### Data for this exercise:
+-------+

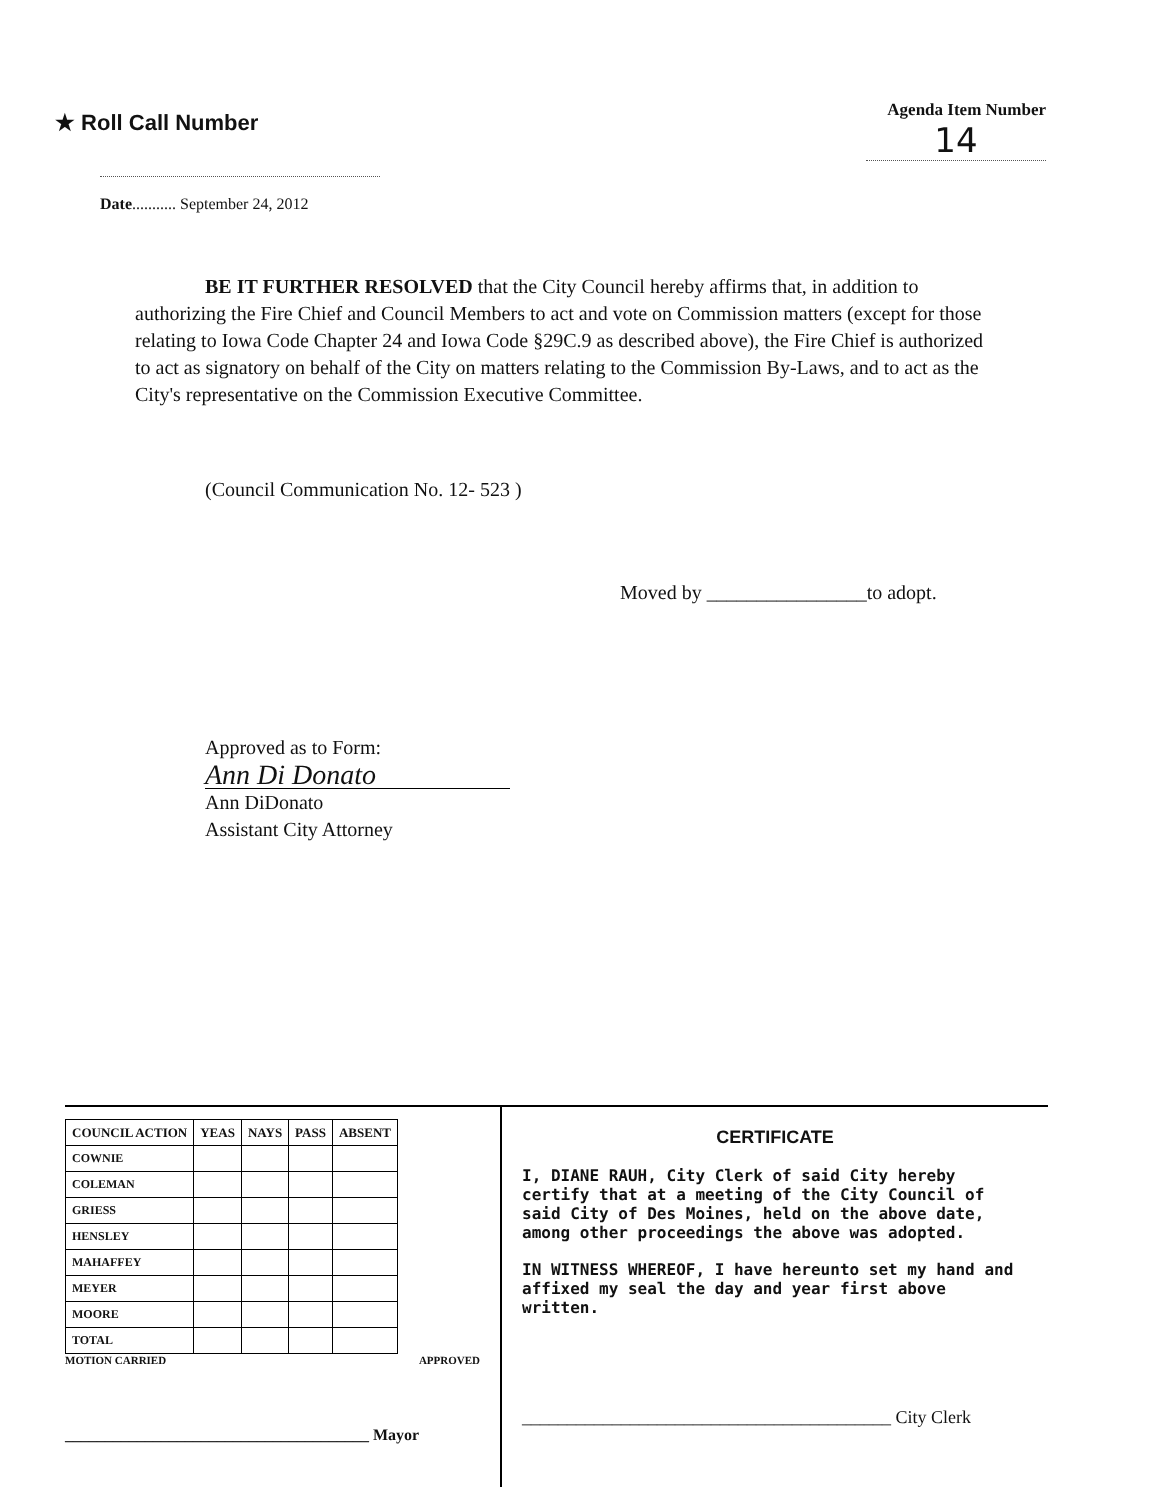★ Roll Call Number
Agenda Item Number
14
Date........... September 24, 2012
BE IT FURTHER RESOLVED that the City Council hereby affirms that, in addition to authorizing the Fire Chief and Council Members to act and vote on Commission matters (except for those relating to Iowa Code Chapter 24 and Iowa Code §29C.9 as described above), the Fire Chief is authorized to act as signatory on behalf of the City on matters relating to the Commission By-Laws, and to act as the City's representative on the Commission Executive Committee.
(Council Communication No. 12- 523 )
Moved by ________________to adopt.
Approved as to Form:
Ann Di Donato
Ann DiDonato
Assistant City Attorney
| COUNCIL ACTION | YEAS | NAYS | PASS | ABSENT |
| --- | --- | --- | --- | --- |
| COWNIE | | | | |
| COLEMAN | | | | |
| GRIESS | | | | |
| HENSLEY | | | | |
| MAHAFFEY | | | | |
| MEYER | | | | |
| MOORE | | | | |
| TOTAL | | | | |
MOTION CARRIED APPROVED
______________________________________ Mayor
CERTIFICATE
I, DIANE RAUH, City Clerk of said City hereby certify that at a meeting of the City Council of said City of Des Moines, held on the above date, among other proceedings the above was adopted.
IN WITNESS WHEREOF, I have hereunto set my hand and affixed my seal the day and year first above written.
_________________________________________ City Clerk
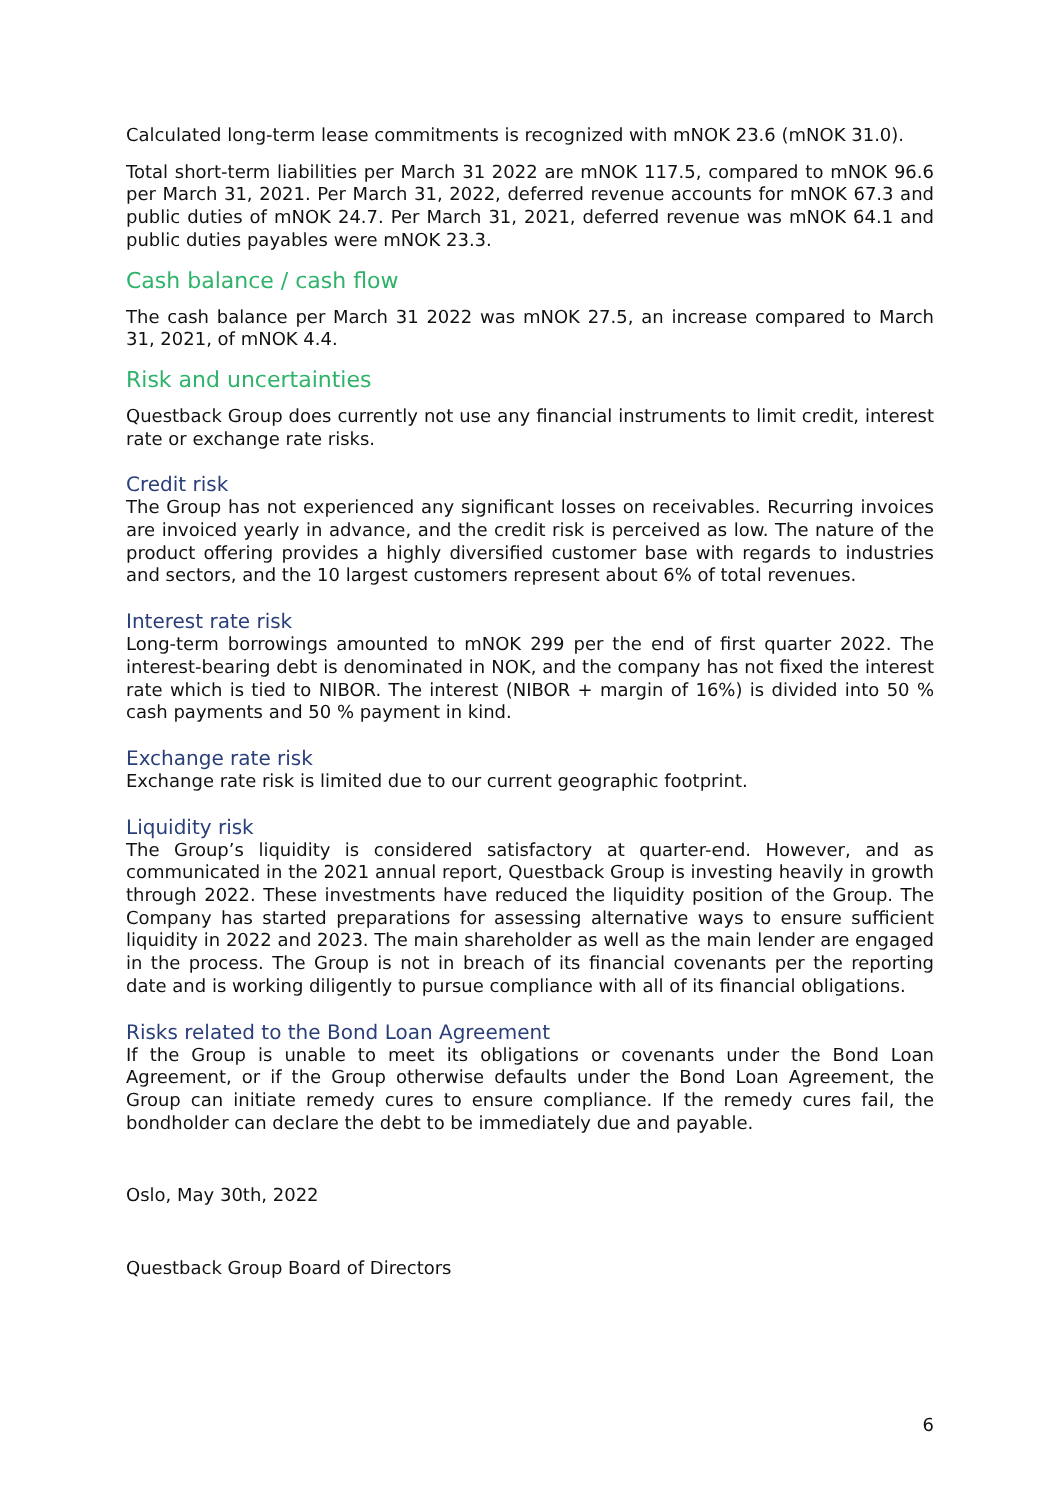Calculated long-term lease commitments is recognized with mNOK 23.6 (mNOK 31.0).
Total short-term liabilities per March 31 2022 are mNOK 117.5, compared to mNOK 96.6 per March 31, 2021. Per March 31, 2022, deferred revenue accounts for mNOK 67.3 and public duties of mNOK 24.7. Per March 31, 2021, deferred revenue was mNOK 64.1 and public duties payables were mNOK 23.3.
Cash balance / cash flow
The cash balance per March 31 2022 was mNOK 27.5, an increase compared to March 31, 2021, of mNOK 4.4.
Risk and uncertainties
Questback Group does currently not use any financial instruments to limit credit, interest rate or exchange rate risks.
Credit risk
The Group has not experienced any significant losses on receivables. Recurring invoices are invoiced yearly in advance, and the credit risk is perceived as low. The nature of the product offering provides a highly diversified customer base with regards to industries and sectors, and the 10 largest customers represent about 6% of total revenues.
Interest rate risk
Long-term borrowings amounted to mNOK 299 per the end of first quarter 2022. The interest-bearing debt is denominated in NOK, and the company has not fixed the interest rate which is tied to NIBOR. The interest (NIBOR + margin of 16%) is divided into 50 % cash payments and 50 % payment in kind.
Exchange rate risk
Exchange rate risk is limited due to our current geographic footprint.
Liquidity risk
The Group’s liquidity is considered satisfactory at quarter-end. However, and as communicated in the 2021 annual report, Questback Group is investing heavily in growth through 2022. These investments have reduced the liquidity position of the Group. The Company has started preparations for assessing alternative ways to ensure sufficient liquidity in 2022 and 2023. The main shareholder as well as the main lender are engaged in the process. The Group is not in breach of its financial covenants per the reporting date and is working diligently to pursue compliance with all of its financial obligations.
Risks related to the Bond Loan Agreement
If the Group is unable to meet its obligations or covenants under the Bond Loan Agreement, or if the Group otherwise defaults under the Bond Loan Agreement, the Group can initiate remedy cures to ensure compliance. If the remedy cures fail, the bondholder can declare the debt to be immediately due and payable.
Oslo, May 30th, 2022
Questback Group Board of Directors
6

+-------+

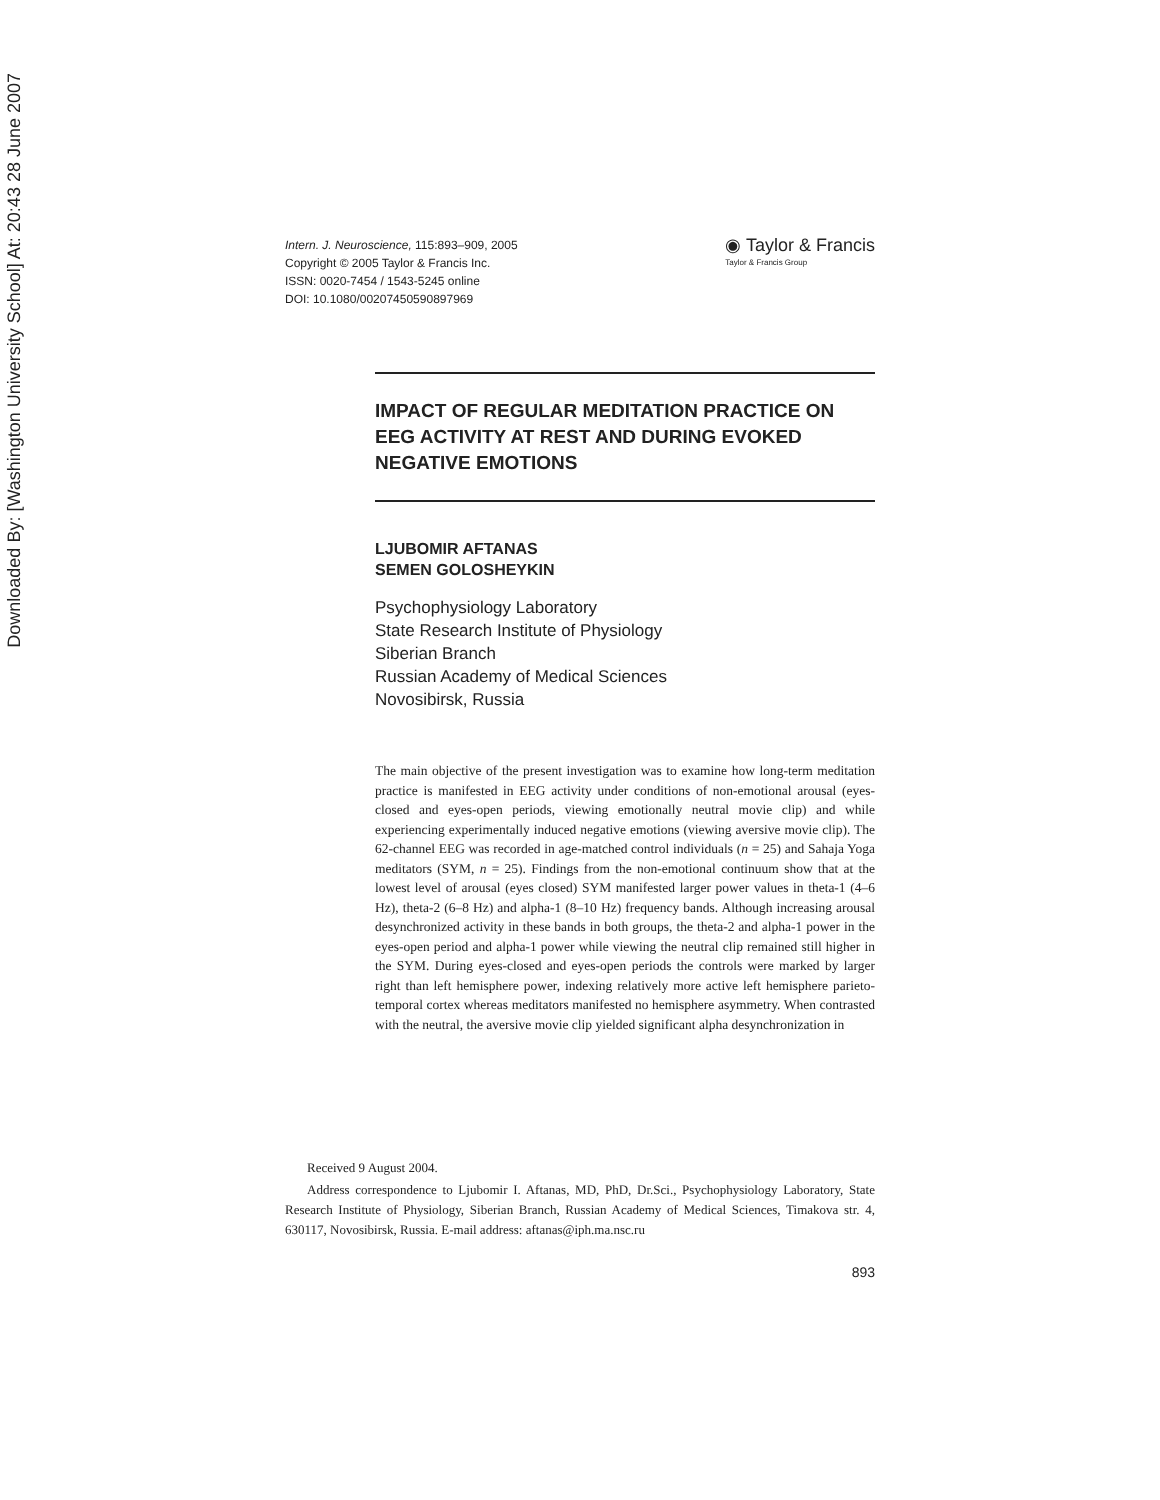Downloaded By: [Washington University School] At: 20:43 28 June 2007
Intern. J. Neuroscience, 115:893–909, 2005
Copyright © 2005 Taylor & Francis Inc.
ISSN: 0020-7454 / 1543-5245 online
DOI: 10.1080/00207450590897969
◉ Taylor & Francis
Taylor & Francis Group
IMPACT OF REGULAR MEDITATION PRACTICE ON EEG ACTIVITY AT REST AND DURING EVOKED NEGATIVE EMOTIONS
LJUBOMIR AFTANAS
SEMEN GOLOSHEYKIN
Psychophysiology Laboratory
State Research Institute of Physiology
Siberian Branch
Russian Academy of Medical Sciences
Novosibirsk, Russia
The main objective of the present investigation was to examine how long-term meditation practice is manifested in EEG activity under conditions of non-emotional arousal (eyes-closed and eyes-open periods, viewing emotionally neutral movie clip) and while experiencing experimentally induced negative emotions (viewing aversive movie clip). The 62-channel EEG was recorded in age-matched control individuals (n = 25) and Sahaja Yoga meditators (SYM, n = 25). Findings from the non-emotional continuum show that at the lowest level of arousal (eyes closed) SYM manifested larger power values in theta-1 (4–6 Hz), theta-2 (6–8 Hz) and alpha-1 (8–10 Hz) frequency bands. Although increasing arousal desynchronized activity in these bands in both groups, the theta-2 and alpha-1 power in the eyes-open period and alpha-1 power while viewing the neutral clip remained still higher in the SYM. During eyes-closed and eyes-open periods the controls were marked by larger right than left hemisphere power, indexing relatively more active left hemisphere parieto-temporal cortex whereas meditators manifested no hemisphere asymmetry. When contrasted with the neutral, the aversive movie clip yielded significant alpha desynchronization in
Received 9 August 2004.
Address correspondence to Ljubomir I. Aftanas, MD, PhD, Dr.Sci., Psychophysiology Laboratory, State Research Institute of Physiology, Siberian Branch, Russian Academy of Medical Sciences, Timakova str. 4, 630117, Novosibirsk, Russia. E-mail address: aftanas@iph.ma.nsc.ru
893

+-------+

### Task item:
Please copy out from the data above, without any picture, exactly the lines running from the one that holds "Roll Call Number" through the one that holds "Approved as to", and nothing beyond them.

### Output of the exercise:
★ Roll Call Number
Agenda Item Number
14
Date........... September 24, 2012
BE IT FURTHER RESOLVED that the City Council hereby affirms that, in addition to authorizing the Fire Chief and Council Members to act and vote on Commission matters (except for those relating to Iowa Code Chapter 24 and Iowa Code §29C.9 as described above), the Fire Chief is authorized to act as signatory on behalf of the City on matters relating to the Commission By-Laws, and to act as the City's representative on the Commission Executive Committee.
(Council Communication No. 12- 523 )
Moved by ________________to adopt.
Approved as to Form:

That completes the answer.